By Olivia Pepper
It’s 2121, and you are now an ancestor.
I will not explain how this happened. For the purposes of this thought experiment, you must simply trust that some essential part of you continued in consciousness after you left the world. I am not going to talk about your death in this essay, so you can take a deep breath (oh beautiful reminder of living!). The time will come for all of us to understand about our own deaths, but that day is very likely not today.
Back to our premise: 100 years from now this timeless and invisible fragment of you is a part of the willow shadow on the riverbank, and part of the tiles on the rooftops, and part of the whisper of starlight glancing upon the mountains of old broken bottles waiting to be made into something new at the glass plant. And the vegetables in the gardens leach from your ashes to make food for those who have come after. You are spread all around. It isn't that you have thoughts, exactly, or that you experience time, or think of yourself as having a name. It’s more like being the sky. You carry no grudges, no resentments, no shame. You are integrated. Even at this moment, a beeswax candle is burning for you in the memory house.
Your generation is remembered primarily as the ones who suffered and struggled and triumphed through the great turning. Before and during the collapse, things were very difficult for us—but we were also clinging to what we had made because we were very afraid, because we had no idea what would happen when the money charms stopped working and because poverty was a threat to us, and because we were afraid of injustice and oppression, and because there were rich men with hideouts around the world who controlled almost everything of beauty.
But this is not a story about the great turning, or about what led to it. You know about the collapse because you are living through it now. You will carry these memories and painful lessons with you all of your life, and when it comes time, you will tell your story. I am not going to speculate about whether we come to face annihilation through war, famine, sickness, drought, climate disaster, or the combination of these. There will be different things in different places. A wall of fire in one city and an immersive flood in another, and neither of them is more gentle than the other. All I am allowed to tell you now is that the tide will change, and that humanity will once again begin to turn the ghosts into ancestors.

**Given entries**
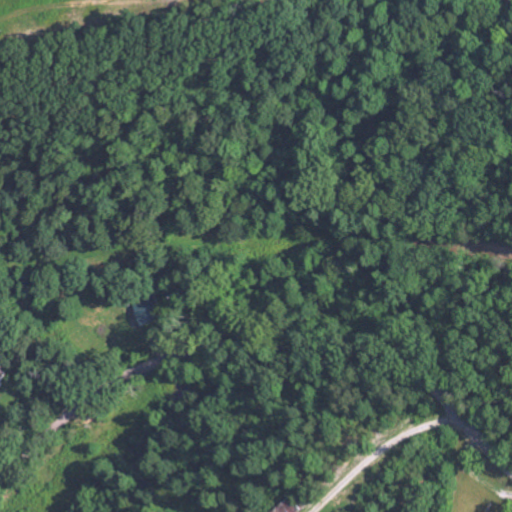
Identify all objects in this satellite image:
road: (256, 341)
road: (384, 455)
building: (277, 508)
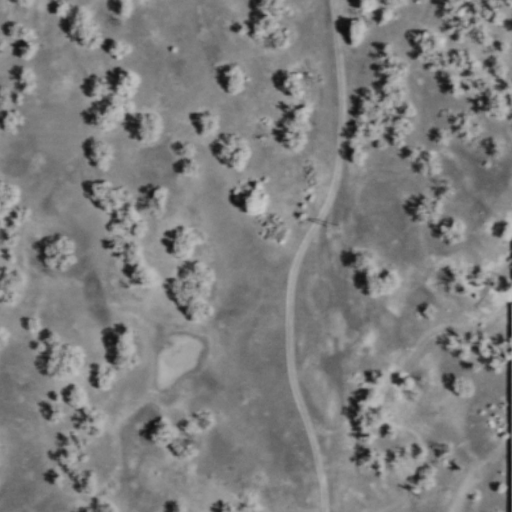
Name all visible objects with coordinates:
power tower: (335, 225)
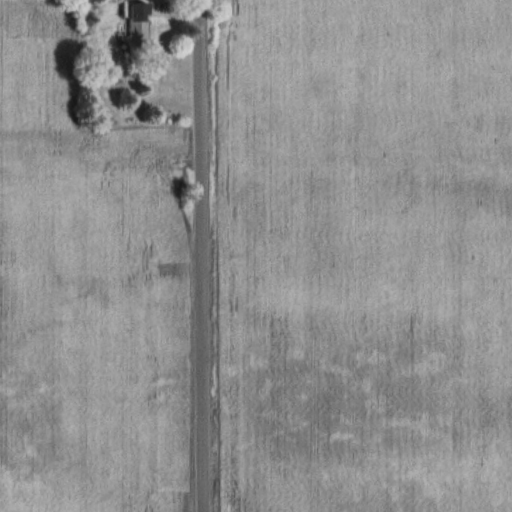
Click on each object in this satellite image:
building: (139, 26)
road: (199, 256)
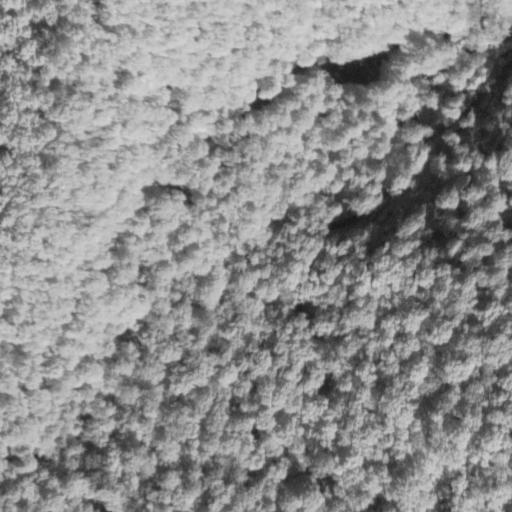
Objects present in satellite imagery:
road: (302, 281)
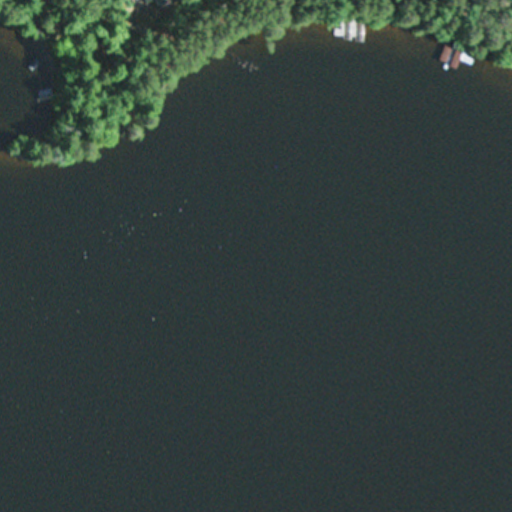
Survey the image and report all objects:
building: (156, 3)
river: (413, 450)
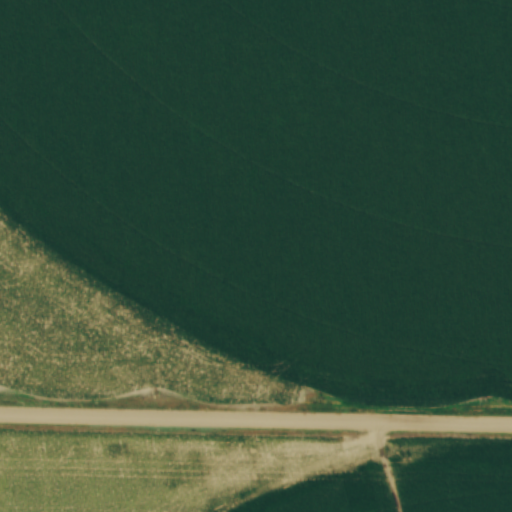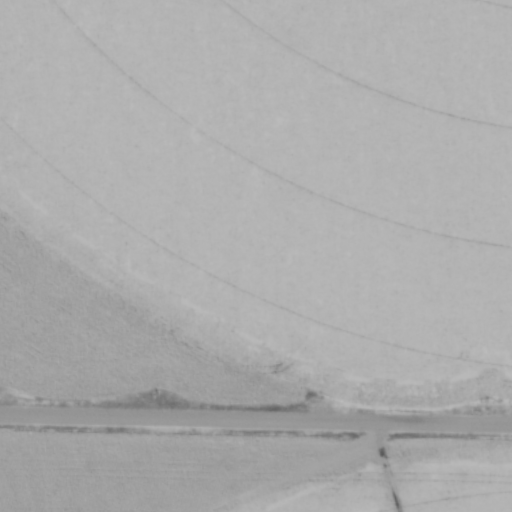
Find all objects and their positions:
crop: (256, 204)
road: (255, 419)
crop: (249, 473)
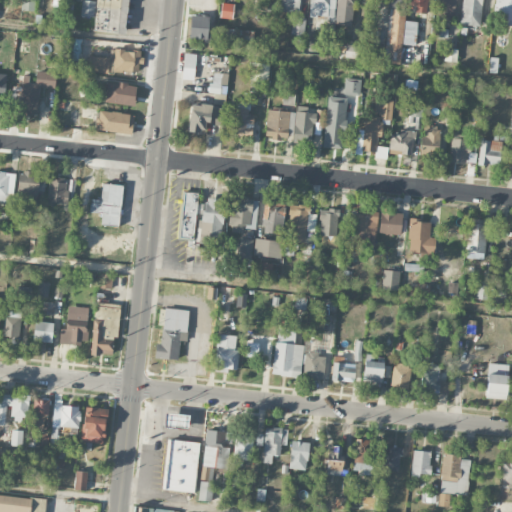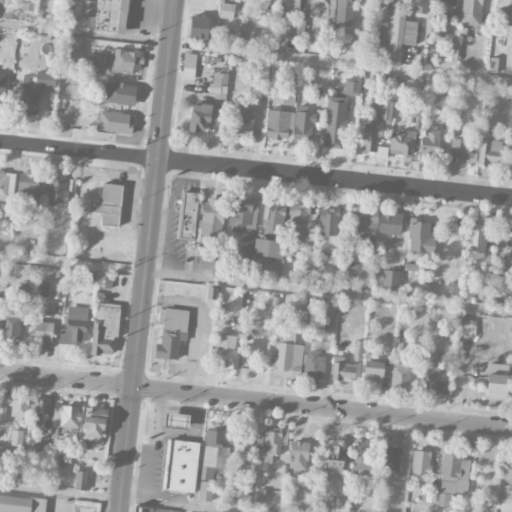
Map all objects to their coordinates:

**Short exercise**
Answer these questions from the essay about becoming an ancestor:
1. In what year does the essay place its reader?
2. What is burning in the memory house?
3. What two examples does the essay give of different disasters in different cities?

**Answer below**
1. 2121
2. A beeswax candle
3. A wall of fire in one city and an immersive flood in another